А как быть с одеждой? Красивая, дорогая, купленная за границей. Концертные ботинки из натурального лака, фрак сшитый а ля кутюр лондонским портным, сорочки с перламутровыми пуговицами, шляпы от Борсалино. Несколько полок занимает добротное бельё. Но кому нужны ношеные, вышедшие из моды вещи? Как хороши были семейные сундуки, где столетиями хранилось выходное облачение, оно ценилось не только практически, через него передавался дух и мораль предков. В старом укладе имелась своя прелесть. Теперешние модные дефиле – не более чем соревнование дизайнерского воображения. Наряды приобретаются в избытке, многие никогда не будут надеты.

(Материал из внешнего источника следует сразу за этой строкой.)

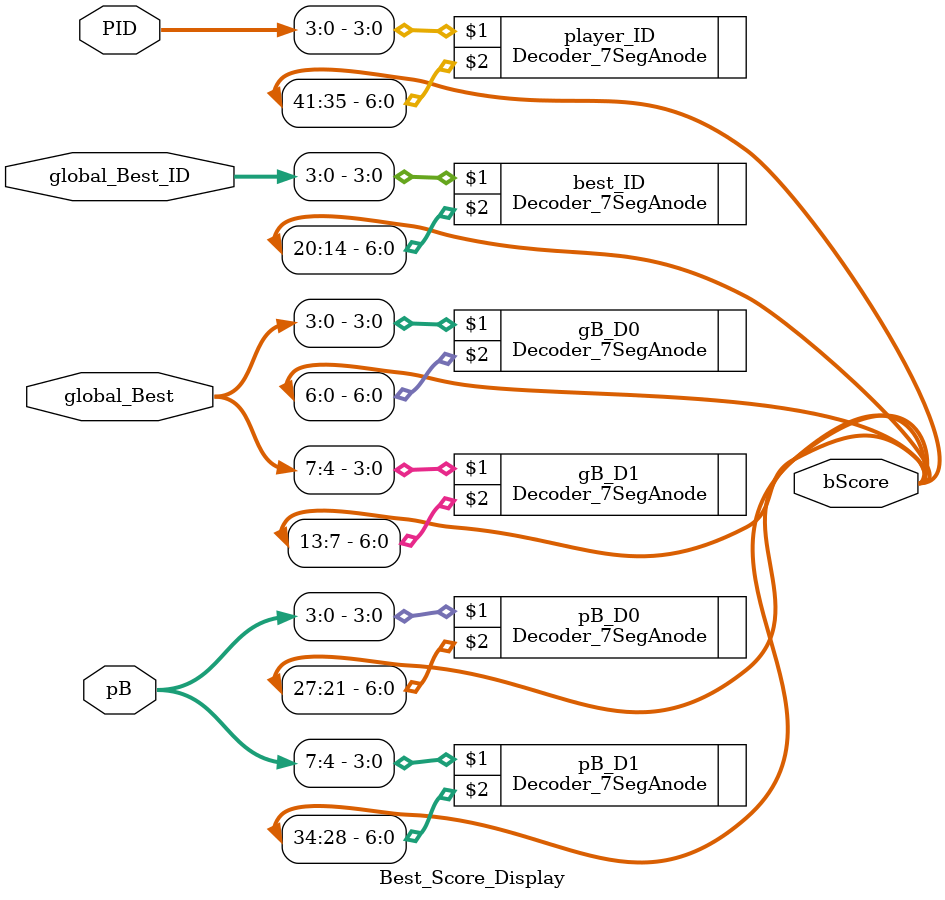
<source format=v>

module Best_Score_Display(global_Best, global_Best_ID, pB, PID, bScore);
	
	input [7:0] global_Best, pB;
	input [4:0] global_Best_ID, PID;
	
	output [41:0] bScore;
	
	//decoder instances
	Decoder_7SegAnode player_ID(PID[3:0], bScore[41:35]); //hex5
	Decoder_7SegAnode pB_D1(pB[7:4], bScore[34:28]); //hex4
	Decoder_7SegAnode pB_D0(pB[3:0], bScore[27:21]); //hex3
	Decoder_7SegAnode best_ID(global_Best_ID[3:0], bScore[20:14]); //hex2
	Decoder_7SegAnode gB_D1(global_Best[7:4], bScore[13:7]); //hex1
	Decoder_7SegAnode gB_D0(global_Best[3:0], bScore[6:0]); //hex0
endmodule
</source>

Вещи Дона, которые не удалось пристроить, я вынесла во двор в больших целлофановых пакетах и аккуратно пристроила возле мусорного контейнера. Это ужасно, словно покойника выбросили на свалку вместо того, чтобы похоронить.

В спальне, на крючке за дверью не сразу обнаружился махровый халат. Он берёг слабый, ни на что не похожий, только Дону присущий запах – сладкие испарения тёплой кожи, смешанные с ароматом знакомого одеколона. Каждый раз, посещая квартиру, я тыкалась в мягкую ткань лицом, пока не вынюхала халат окончательно.